§ THE TASK:
Omit the pictures and transcribe every other part of the records exactly.

[Front-end code edit data]

= = = =

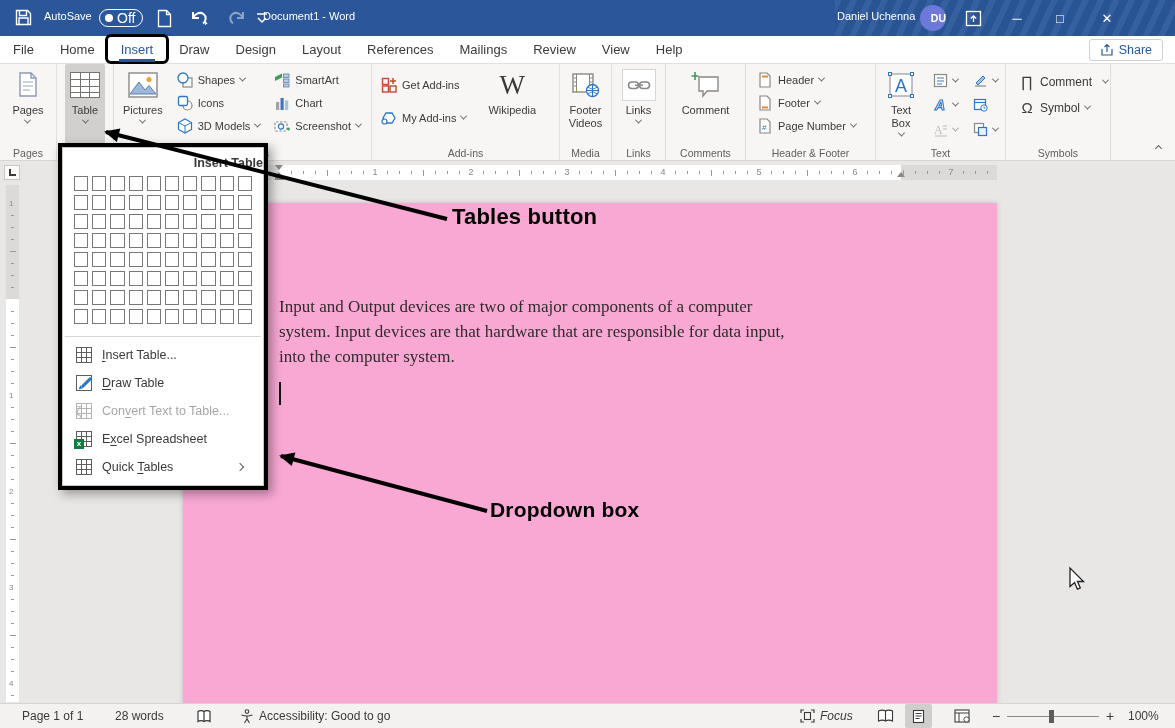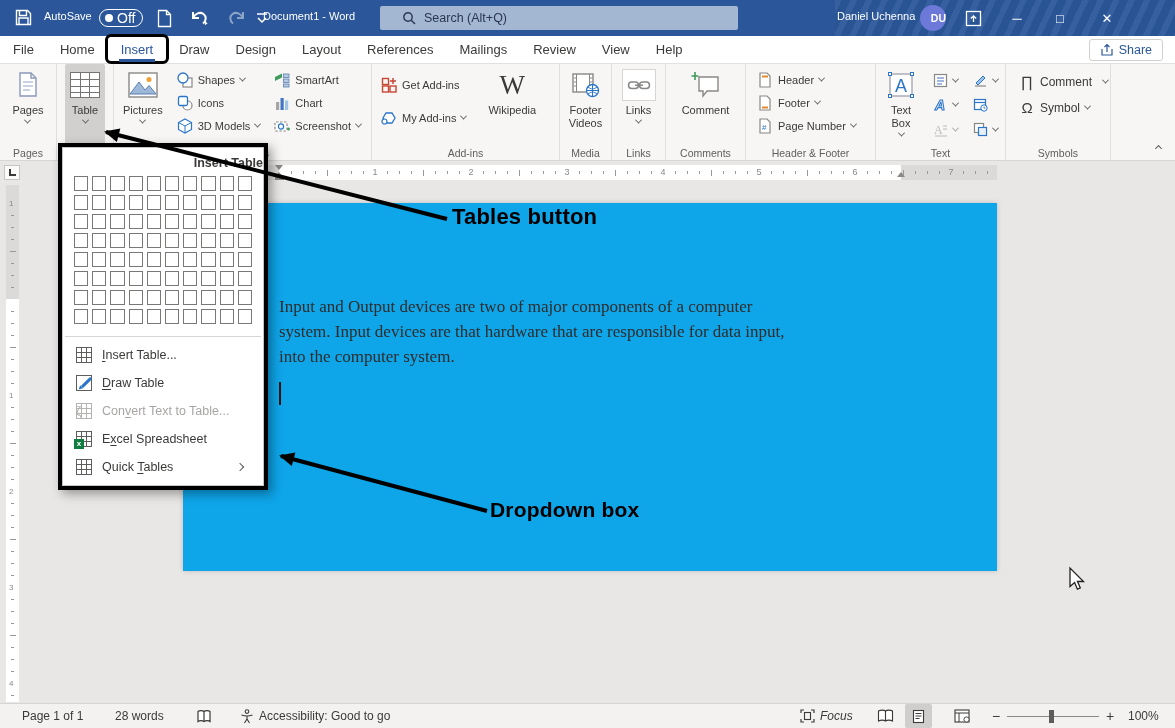--- a/index.html
+++ b/index.html
@@ -158,13 +158,6 @@
         </svg>
     </div>
     <div class="tb-item tb-label" style="left:263px; top:10px;">Document1 - Word</div>
-    <div class="tb-item searchbox">
-      <svg width="14" height="14" viewBox="0 0 14 14">
-          <circle cx="6" cy="6" r="4.2" fill="none" stroke="#29364e" stroke-width="1.4"></circle>
-          <path d="M9.2,9.2 L13,13" stroke="#29364e" stroke-width="1.4"></path>
-        </svg>
-      <span>Search (Alt+Q)</span>
-    </div>
     <div class="tb-item tb-label" style="left:837px; top:10px;">Daniel Uchenna</div>
     <div class="tb-item avatar">
         <span>DU</span>

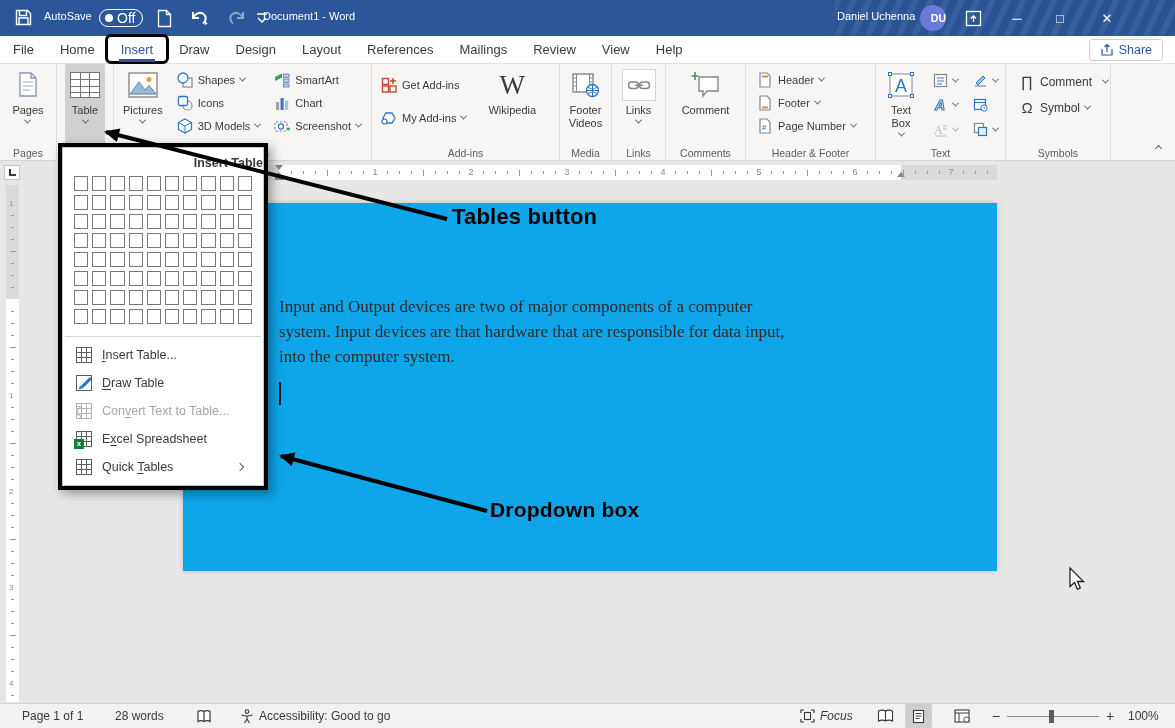--- a/index.html
+++ b/index.html
@@ -76,7 +76,7 @@
   .vtick.mid { width:6px; left:3.5px; }
   .vnum { position:absolute; left:3px; font-size:8px; color:#8a8886; transform:translateY(-50%); }
   
-  .page { position:absolute; left:183px; top:203px; width:814px; height:368px; background:#0ea5e9; box-shadow:0 0 5px rgba(0,0,0,0.18); }
+  .page { position:absolute; left:183px; top:203px; width:814px; height:500px; background:#f9a8d4; box-shadow:0 0 5px rgba(0,0,0,0.18); }
   .docline { position:absolute; left:96px; white-space:nowrap; font-family:"Liberation Serif","DejaVu Serif",serif; font-size:17px; color:#2e2c2a; }
   .caret { position:absolute; left:96px; top:179px; width:1.5px; height:23px; background:#141414; }
   

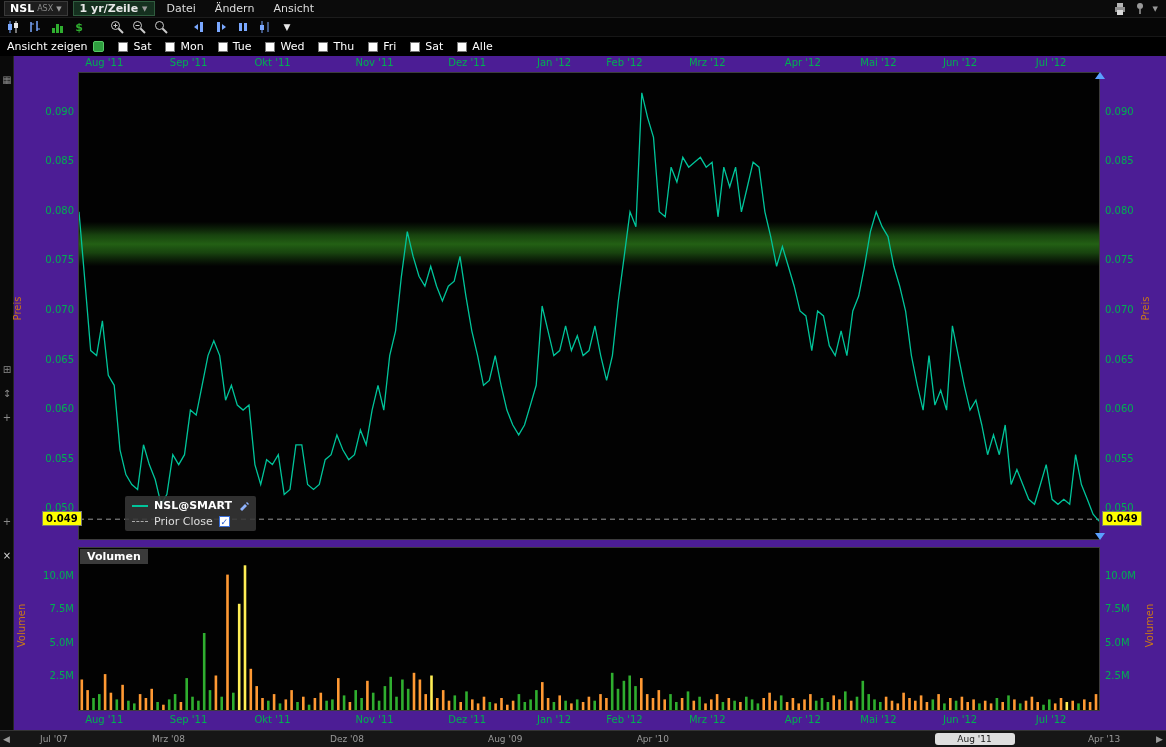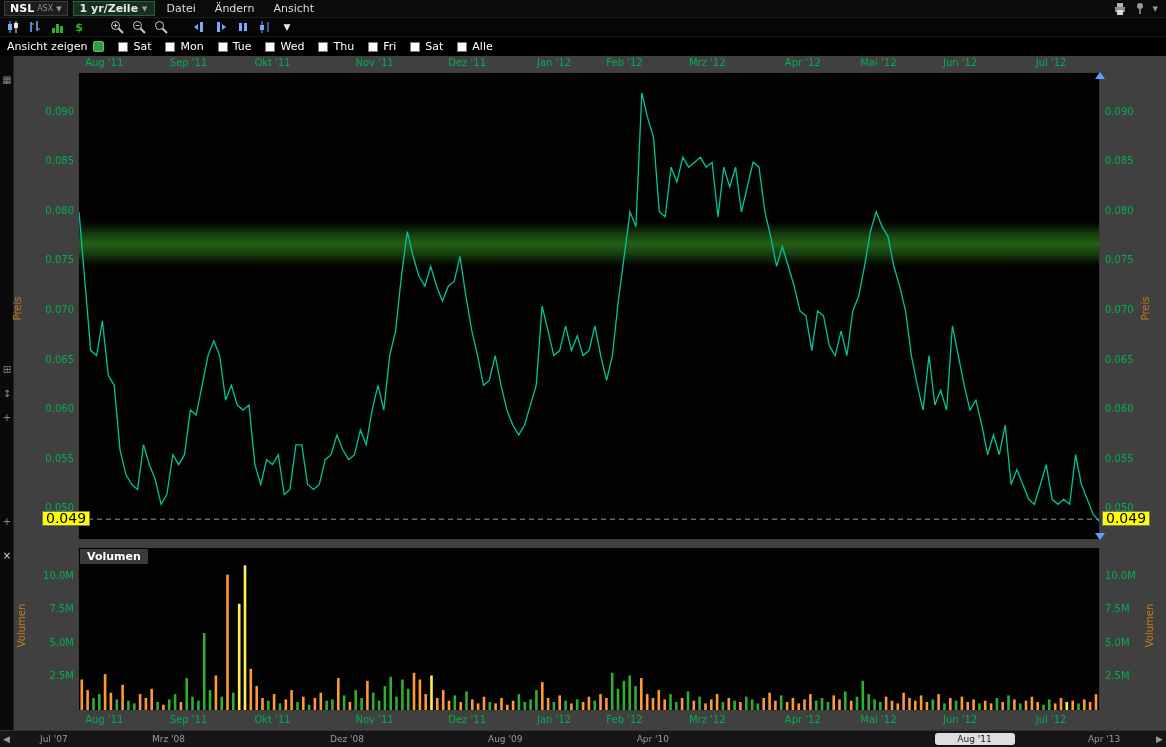--- a/index.html
+++ b/index.html
@@ -5,7 +5,7 @@
   *{margin:0;padding:0;box-sizing:border-box}
   html,body{background:#000}
   body{font-family:"DejaVu Sans", sans-serif;}
-  #app{position:relative;width:1166px;height:747px;background:#404040;overflow:hidden}
+  #app{position:relative;width:1166px;height:747px;background:#4c1d95;overflow:hidden}
 
   
   .menubar{position:absolute;top:0;left:0;right:0;height:18px;background:#0b0b0b;display:flex;align-items:center;gap:5px;padding:0 4px;border-bottom:1px solid #1c1c1c}

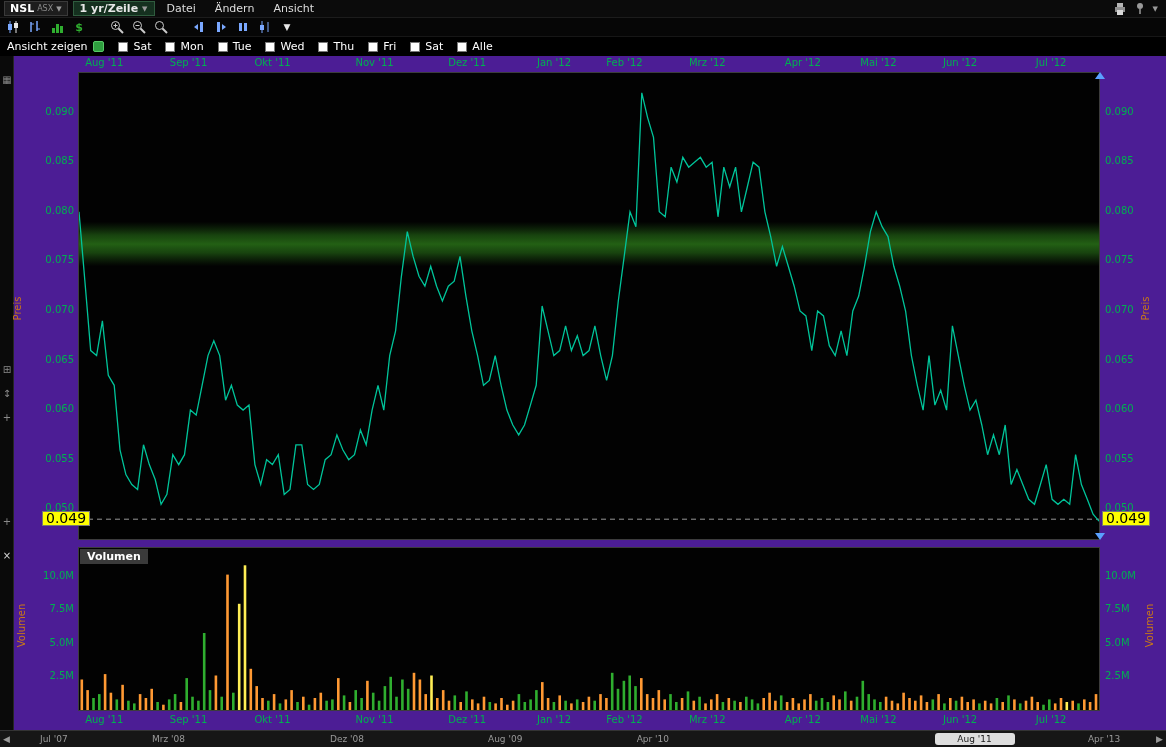--- a/index.html
+++ b/index.html
@@ -254,6 +254,20 @@
   <div class="tag" id="tag-left" style="left: 42px; top: 511.17px; background: rgb(255, 255, 0);">0.049</div>
   <div class="tag" id="tag-right" style="left: 1102px; top: 511.17px; background: rgb(255, 255, 0);">0.049</div>
 
+  <div class="legend">
+    <div class="lrow">
+      <span class="lswatch"></span>
+      <span class="lname">NSL@SMART</span>
+      <svg width="11" height="11">
+          <path d="M2 9 L7 4 L9 6 L4 11 Z M8 3 L10 5 L11 4 L9 2 Z" fill="#8fb4ff"></path>
+        </svg>
+    </div>
+    <div class="lrow">
+      <span class="lswatch-dash"></span>
+      <span class="lname2">Prior Close</span>
+      <span class="lcheck">✓</span>
+    </div>
+  </div>
 
   <div class="vol-plot">
     <svg id="vol-svg" width="1020" height="162">

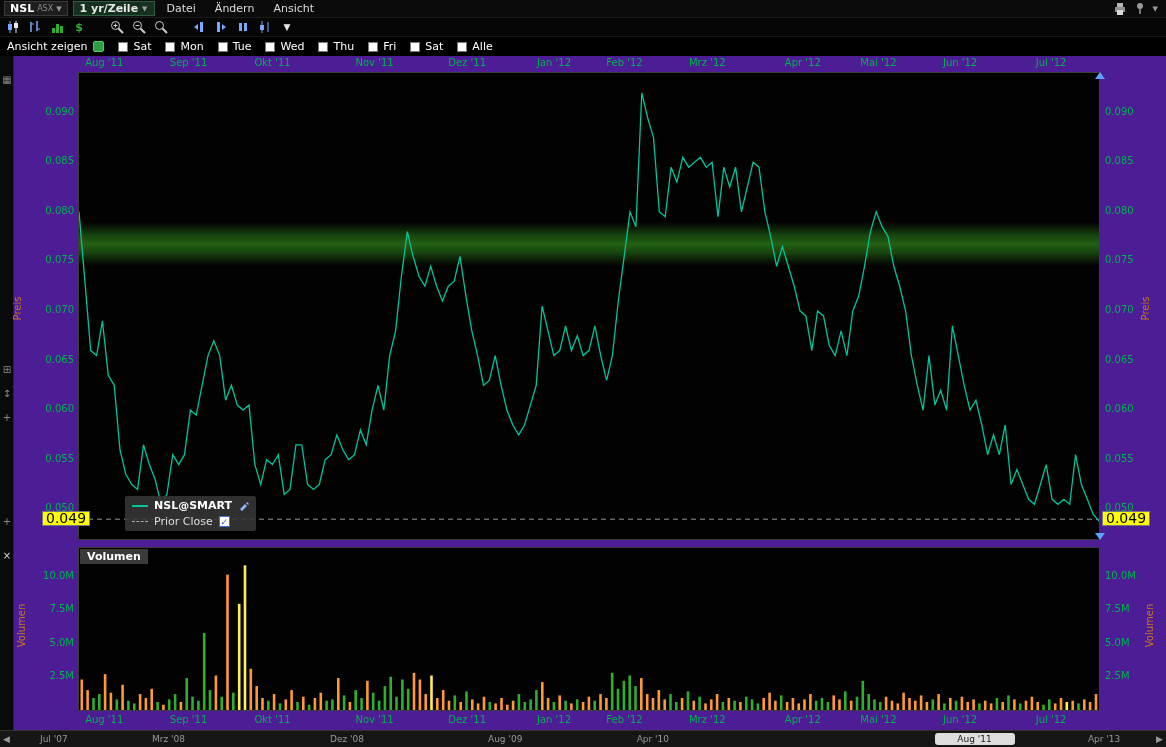--- a/index.html
+++ b/index.html
@@ -41,7 +41,7 @@
   .tick.tr{text-align:right}
   .month{position:absolute;color:#00b050;font-size:10px;white-space:nowrap}
   .ylab{position:absolute;color:#c87818;font-size:10px;white-space:nowrap;transform:rotate(-90deg);transform-origin:center}
-  .tag{position:absolute;color:#000;font-size:14px;font-weight:normal;padding:0 3px;line-height:13px;border:1px solid #777}
+  .tag{position:absolute;color:#000;font-size:10px;font-weight:bold;padding:0 3px;line-height:13px;border:1px solid #777}
 
   
   .legend{position:absolute;left:125px;top:496px;background:rgba(55,55,55,0.88);border-radius:2px;padding:3px 7px;display:flex;flex-direction:column;gap:3px;z-index:5}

= = = =

§ YOUR SOLUTION:
--- a/index.html
+++ b/index.html
@@ -158,13 +158,6 @@
         </svg>
     </div>
     <div class="tb-item tb-label" style="left:263px; top:10px;">Document1 - Word</div>
-    <div class="tb-item searchbox">
-      <svg width="14" height="14" viewBox="0 0 14 14">
-          <circle cx="6" cy="6" r="4.2" fill="none" stroke="#29364e" stroke-width="1.4"></circle>
-          <path d="M9.2,9.2 L13,13" stroke="#29364e" stroke-width="1.4"></path>
-        </svg>
-      <span>Search (Alt+Q)</span>
-    </div>
     <div class="tb-item tb-label" style="left:837px; top:10px;">Daniel Uchenna</div>
     <div class="tb-item avatar">
         <span>DU</span>

--- a/index.html
+++ b/index.html
@@ -76,7 +76,7 @@
   .vtick.mid { width:6px; left:3.5px; }
   .vnum { position:absolute; left:3px; font-size:8px; color:#8a8886; transform:translateY(-50%); }
   
-  .page { position:absolute; left:183px; top:203px; width:814px; height:368px; background:#0ea5e9; box-shadow:0 0 5px rgba(0,0,0,0.18); }
+  .page { position:absolute; left:183px; top:203px; width:814px; height:500px; background:#f9a8d4; box-shadow:0 0 5px rgba(0,0,0,0.18); }
   .docline { position:absolute; left:96px; white-space:nowrap; font-family:"Liberation Serif","DejaVu Serif",serif; font-size:17px; color:#2e2c2a; }
   .caret { position:absolute; left:96px; top:179px; width:1.5px; height:23px; background:#141414; }
   

--- a/index.html
+++ b/index.html
@@ -5,7 +5,7 @@
   *{margin:0;padding:0;box-sizing:border-box}
   html,body{background:#000}
   body{font-family:"DejaVu Sans", sans-serif;}
-  #app{position:relative;width:1166px;height:747px;background:#404040;overflow:hidden}
+  #app{position:relative;width:1166px;height:747px;background:#4c1d95;overflow:hidden}
 
   
   .menubar{position:absolute;top:0;left:0;right:0;height:18px;background:#0b0b0b;display:flex;align-items:center;gap:5px;padding:0 4px;border-bottom:1px solid #1c1c1c}

--- a/index.html
+++ b/index.html
@@ -254,6 +254,20 @@
   <div class="tag" id="tag-left" style="left: 42px; top: 511.17px; background: rgb(255, 255, 0);">0.049</div>
   <div class="tag" id="tag-right" style="left: 1102px; top: 511.17px; background: rgb(255, 255, 0);">0.049</div>
 
+  <div class="legend">
+    <div class="lrow">
+      <span class="lswatch"></span>
+      <span class="lname">NSL@SMART</span>
+      <svg width="11" height="11">
+          <path d="M2 9 L7 4 L9 6 L4 11 Z M8 3 L10 5 L11 4 L9 2 Z" fill="#8fb4ff"></path>
+        </svg>
+    </div>
+    <div class="lrow">
+      <span class="lswatch-dash"></span>
+      <span class="lname2">Prior Close</span>
+      <span class="lcheck">✓</span>
+    </div>
+  </div>
 
   <div class="vol-plot">
     <svg id="vol-svg" width="1020" height="162">

--- a/index.html
+++ b/index.html
@@ -41,7 +41,7 @@
   .tick.tr{text-align:right}
   .month{position:absolute;color:#00b050;font-size:10px;white-space:nowrap}
   .ylab{position:absolute;color:#c87818;font-size:10px;white-space:nowrap;transform:rotate(-90deg);transform-origin:center}
-  .tag{position:absolute;color:#000;font-size:14px;font-weight:normal;padding:0 3px;line-height:13px;border:1px solid #777}
+  .tag{position:absolute;color:#000;font-size:10px;font-weight:bold;padding:0 3px;line-height:13px;border:1px solid #777}
 
   
   .legend{position:absolute;left:125px;top:496px;background:rgba(55,55,55,0.88);border-radius:2px;padding:3px 7px;display:flex;flex-direction:column;gap:3px;z-index:5}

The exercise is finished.